Photo by Rex Morningstar

Good afternoon. My name is Tim Carter. My son Malcolm, my sister Terry, my wife Gloria, my niece Kaywana, Chae-ok my nephew, Lew Jones my brother-in-law are some of the family that I lost in Jonestown. Malcolm is buried here –­ he was one of the babies – but our family chose to have Terry buried here because Peoples Temple was her family. Not only would she want to be buried with Chae-ok, she would want to be buried with her brothers and sisters that died in Jonestown. That’s what these two roses are for. I am so glad that finally there is a place that has the respect that the people who perished in Jonestown deserve.
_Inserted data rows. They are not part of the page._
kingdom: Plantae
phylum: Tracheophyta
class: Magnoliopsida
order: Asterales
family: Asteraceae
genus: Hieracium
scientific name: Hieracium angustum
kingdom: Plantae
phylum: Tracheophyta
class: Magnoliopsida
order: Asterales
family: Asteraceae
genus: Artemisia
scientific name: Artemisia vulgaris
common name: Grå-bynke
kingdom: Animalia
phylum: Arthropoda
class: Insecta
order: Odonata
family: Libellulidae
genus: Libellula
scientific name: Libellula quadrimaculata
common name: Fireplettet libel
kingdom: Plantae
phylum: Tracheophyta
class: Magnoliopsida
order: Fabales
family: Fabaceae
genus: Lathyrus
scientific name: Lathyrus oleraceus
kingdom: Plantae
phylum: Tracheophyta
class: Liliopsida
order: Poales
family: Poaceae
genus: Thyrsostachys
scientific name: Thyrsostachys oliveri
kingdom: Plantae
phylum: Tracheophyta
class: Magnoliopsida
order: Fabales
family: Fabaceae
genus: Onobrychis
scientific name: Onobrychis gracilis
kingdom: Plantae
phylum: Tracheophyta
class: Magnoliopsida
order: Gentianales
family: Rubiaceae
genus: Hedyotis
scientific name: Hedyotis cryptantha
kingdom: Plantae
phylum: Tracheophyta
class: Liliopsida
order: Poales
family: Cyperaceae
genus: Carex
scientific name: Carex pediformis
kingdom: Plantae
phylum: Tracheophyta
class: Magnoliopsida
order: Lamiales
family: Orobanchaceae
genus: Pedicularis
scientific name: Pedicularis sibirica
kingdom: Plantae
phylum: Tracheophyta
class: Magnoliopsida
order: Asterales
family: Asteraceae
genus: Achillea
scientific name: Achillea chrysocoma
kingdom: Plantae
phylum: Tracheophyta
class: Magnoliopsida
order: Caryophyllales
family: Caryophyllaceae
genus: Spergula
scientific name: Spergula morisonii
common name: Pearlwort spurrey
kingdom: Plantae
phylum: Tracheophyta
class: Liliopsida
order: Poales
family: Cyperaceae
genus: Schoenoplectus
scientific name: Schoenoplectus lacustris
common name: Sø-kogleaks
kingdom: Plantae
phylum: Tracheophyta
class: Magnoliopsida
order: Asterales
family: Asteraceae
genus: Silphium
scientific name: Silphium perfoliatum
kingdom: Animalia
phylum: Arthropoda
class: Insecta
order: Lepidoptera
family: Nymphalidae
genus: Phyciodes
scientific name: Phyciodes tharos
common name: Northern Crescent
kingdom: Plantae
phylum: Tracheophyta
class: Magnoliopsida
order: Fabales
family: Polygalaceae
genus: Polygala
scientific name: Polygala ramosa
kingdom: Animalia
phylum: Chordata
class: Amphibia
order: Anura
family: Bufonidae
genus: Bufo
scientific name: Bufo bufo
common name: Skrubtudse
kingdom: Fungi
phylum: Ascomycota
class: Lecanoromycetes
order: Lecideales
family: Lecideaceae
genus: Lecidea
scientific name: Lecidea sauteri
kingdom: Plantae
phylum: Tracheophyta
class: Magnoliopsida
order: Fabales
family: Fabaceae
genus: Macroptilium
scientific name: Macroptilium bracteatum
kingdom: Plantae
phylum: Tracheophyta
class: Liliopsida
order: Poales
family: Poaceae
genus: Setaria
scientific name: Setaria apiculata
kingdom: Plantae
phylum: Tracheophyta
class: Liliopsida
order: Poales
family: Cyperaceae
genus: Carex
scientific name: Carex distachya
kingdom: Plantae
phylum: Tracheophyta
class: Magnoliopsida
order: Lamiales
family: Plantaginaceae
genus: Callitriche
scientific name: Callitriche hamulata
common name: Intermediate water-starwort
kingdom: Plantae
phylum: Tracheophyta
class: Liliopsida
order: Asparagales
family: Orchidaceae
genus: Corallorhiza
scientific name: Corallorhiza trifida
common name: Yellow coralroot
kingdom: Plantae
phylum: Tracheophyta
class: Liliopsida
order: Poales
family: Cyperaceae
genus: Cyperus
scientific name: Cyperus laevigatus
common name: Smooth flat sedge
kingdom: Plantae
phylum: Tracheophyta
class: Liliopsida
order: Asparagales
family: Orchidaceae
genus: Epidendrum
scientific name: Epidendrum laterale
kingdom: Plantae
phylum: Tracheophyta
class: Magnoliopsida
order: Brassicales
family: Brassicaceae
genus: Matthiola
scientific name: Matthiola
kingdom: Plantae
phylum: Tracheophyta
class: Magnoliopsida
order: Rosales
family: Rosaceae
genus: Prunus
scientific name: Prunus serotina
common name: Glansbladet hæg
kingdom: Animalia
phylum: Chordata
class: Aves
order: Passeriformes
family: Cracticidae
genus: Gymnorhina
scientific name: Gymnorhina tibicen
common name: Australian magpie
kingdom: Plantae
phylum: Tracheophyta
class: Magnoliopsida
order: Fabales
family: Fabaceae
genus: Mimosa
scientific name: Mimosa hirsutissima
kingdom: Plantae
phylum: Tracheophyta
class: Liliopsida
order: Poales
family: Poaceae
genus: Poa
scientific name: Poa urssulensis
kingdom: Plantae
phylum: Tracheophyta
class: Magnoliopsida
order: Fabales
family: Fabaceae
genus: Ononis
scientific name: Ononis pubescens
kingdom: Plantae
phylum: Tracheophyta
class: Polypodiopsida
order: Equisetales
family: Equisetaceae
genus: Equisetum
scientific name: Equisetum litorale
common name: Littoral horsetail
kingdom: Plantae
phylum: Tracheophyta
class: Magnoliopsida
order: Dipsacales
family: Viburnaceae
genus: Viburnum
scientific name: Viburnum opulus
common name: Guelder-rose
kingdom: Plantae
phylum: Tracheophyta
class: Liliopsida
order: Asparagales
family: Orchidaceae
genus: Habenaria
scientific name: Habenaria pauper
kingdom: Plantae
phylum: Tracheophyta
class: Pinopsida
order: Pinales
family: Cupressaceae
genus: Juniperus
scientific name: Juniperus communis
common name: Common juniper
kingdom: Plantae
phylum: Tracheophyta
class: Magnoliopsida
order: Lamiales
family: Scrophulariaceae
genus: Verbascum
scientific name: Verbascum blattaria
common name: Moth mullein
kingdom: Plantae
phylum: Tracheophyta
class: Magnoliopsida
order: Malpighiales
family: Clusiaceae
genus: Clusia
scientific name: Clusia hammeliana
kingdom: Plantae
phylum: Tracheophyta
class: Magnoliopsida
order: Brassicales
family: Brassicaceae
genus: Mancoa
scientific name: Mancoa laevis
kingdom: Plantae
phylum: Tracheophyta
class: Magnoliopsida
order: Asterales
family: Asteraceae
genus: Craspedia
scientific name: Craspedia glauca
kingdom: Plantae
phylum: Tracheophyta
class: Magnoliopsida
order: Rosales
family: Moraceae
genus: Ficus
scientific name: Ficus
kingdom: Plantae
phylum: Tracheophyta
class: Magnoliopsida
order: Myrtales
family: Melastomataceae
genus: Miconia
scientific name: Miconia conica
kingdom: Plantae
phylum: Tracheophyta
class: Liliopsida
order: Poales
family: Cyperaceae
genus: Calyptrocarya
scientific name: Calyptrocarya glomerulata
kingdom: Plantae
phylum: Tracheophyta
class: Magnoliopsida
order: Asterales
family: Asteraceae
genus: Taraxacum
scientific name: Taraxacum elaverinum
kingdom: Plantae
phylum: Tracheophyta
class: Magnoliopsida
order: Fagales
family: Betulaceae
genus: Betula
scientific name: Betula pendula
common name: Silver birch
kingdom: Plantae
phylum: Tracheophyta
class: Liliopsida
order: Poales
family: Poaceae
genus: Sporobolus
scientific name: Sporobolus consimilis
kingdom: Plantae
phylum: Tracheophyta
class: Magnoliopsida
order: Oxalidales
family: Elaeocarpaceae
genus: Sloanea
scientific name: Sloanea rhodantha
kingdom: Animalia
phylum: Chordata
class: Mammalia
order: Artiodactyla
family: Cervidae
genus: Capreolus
My intentionality for this place is that it be a place of healing, a place of understanding, a place of compassion, and that the wounds that still exist in all of our hearts in whatever way, both those that are here and those that are not here, that the energy be directed to them for healing for all. It’s been 32 years, and I’m sure, as those of us who survived know – for those who haven’t survived, I’m sure you’ve felt – it still hurts. It still hurts. To me, the greatest tragedy of Jonestown is that most people have no idea how great a tragedy it was, because they didn’t know the people. Malcolm, I love you and miss you. Gloria, I love you and miss you. Terry, I love you and miss you. To all good people who perished there, I love you and miss you. And to all my brothers and sisters here, I love you, and I’m glad I don’t have to say I miss you. Thank you.